Students’ Career Preparation Attracts Companies, Recruiters

Monday, October 09, 2017
Student meeting with company representative at the fall career fair.

Students lined up to meet companies and graduate schools that attended this fall’s career fair on campus. Several recruiters remained on campus the following day to conduct interviews with students for full-time, internship and co-op opportunities.

Be Prepared may be Boy Scouts of America’s well-known motto, but career preparation is a key element putting Rose-Hulman students on a pathway toward impacting the future as scientists, engineers and mathematicians.

Students enhance lessons learned in classrooms and laboratories with a variety of internships and research experiences, hands-on design projects, leadership roles in extracurricular activities, community service projects and involvement in competition teams. These experiences provide the critical thinking, problem solving, creativity and communication skills that make Rose-Hulman students highly coveted by corporate recruiters.

A recent survey for Bentley University’s PreparedU Project reports that 92 percent of employers rank critical thinking and the ability to analyze issues as “important” or “very important” to their employees’ success. Then, 87 percent of employers emphasize the importance of verbal and written communication and presentation skills, and 91 percent want employees who can work collaboratively within a team.

“The tech skills of Rose-Hulman students are a given. It’s the other skills that create a well-rounded engineer that make them stand out for internship or full-time positions,” says Corie Biggs, engineering supervisor for Marathon Petroleum Corp.’s production facility in Robinson, Ill. “That well-roundedness is an attractive quality to us.”

Marathon Petroleum isn’t alone. Nearly 240 companies (with 800 representatives) from throughout the country filled the institute’s field house this fall for the opportunity to introduce themselves students at this first of three career fairs for the 2017-18 school year. Then, 60 companies remained on campus the following day to conduct more than 1,000 interviews with students to fill full-time jobs, summer internships and co-op opportunities that may be available in the next six months.

“We find that Rose-Hulman students can contribute from their first day in engineering aspect of our operations. They’re able to work in teams and have the communications skills to work with anyone in the plant – from people along the production line to outside contractors to management,” remarks Tom Levendoski, process automation manager for ArcelorMittal’s production plant in northwest Indiana. “When you hire an engineer, you’re hoping to bring someone into the company who can run project, and manage people and technology. Technology may change over the course of that time, but the people-oriented skills that Rose-Hulman students possess will be invaluable throughout their career.”

Historically, 94 percent of Rose-Hulman students have at least one internship, co-op or research experience before graduation, and 80 percent have had two or more experiences, according to Kevin Hewerdine, director of career services and employer relations. Rose-Hulman ranked fifth nationally in both the Wall Street Journal/Times Higher Education and Princeton Review college rankings when students were asked to rate their U.S. colleges and universities for helping secure internships for career preparation.

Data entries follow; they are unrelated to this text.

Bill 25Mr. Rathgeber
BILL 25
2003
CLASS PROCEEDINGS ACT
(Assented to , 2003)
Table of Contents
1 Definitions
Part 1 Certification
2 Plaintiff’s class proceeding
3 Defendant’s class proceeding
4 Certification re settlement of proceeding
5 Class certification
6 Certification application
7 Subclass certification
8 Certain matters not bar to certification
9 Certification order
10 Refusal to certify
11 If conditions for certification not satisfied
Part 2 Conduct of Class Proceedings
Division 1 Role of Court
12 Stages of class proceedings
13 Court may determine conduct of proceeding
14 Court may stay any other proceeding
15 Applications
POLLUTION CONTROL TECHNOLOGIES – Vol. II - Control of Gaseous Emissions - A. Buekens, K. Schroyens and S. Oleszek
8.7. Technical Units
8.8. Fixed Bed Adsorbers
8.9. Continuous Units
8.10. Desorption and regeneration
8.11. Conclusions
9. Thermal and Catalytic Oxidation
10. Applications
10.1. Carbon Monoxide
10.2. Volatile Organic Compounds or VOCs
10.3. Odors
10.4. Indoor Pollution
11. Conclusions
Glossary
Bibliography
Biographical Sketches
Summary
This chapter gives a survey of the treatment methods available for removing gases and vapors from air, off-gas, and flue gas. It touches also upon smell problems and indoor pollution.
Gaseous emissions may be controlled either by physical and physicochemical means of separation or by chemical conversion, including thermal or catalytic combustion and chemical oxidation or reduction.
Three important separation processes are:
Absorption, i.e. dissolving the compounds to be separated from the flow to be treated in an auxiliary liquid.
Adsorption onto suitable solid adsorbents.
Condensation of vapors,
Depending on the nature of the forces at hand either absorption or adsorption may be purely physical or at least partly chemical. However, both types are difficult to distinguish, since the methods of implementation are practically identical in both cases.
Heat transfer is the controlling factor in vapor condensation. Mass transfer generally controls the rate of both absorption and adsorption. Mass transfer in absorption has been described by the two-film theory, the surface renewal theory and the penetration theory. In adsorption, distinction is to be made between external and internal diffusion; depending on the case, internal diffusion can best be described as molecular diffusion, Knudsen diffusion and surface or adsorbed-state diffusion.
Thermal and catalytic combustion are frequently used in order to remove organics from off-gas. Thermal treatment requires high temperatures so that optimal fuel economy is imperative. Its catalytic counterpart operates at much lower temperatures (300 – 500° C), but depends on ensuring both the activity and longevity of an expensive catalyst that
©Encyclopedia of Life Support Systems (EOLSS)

“We know that internships along with other work and research experiences are very important to building a student’s resume that gets them the interview. That puts them on the road for a plant trip and, hopefully, an offer for a job or internship. It’s a competitive marketplace and a lot of hard work goes into students getting to work in their dream job,” Hewerdine says.

This year, companies have participated in events organized by the Office of Career Services and Employer Relations since the first week of the fall academic quarter. Then, a pre-Career Fair Bootcamp had representatives of seven companies critiquing students’ resumes and introductory sales pitches, and providing feedback so that students could take advantage of the upcoming career fair opportunities.

“There’s a big commitment from our company to having a relationship with Rose-Hulman because, with the interns and new employees we’re identifying now, we’re hiring the future of the company,” says Biggs.

Building relationships with new companies is also important. Hewerdine points out that 12 percent of the companies attending the fall career fair were recruiting at Rose-Hulman for the first time, including several California-based firms. New companies on the list included Lockheed Martin and Proofpoint of Sunnyvale, Calif.; Goldman Sachs’ offices in Salt Lake City, Utah, and Dallas, Texas; Medtronic Neurovascular of Irvin, Calif.; Siemens Healthineers of Pennsylvania; Brose North America of Auburn Hills, Mich.; and Sazerac, a division of Genmore Distillery in Kentucky.

Rose-Hulman annually hosts career fairs during each of the college’s three academic quarters. This contributes to the institute’s high placement rate of graduates for full-time employment, attending graduate school or being commissioned military officers following completion of Reserve Officers’ Training Corps duties.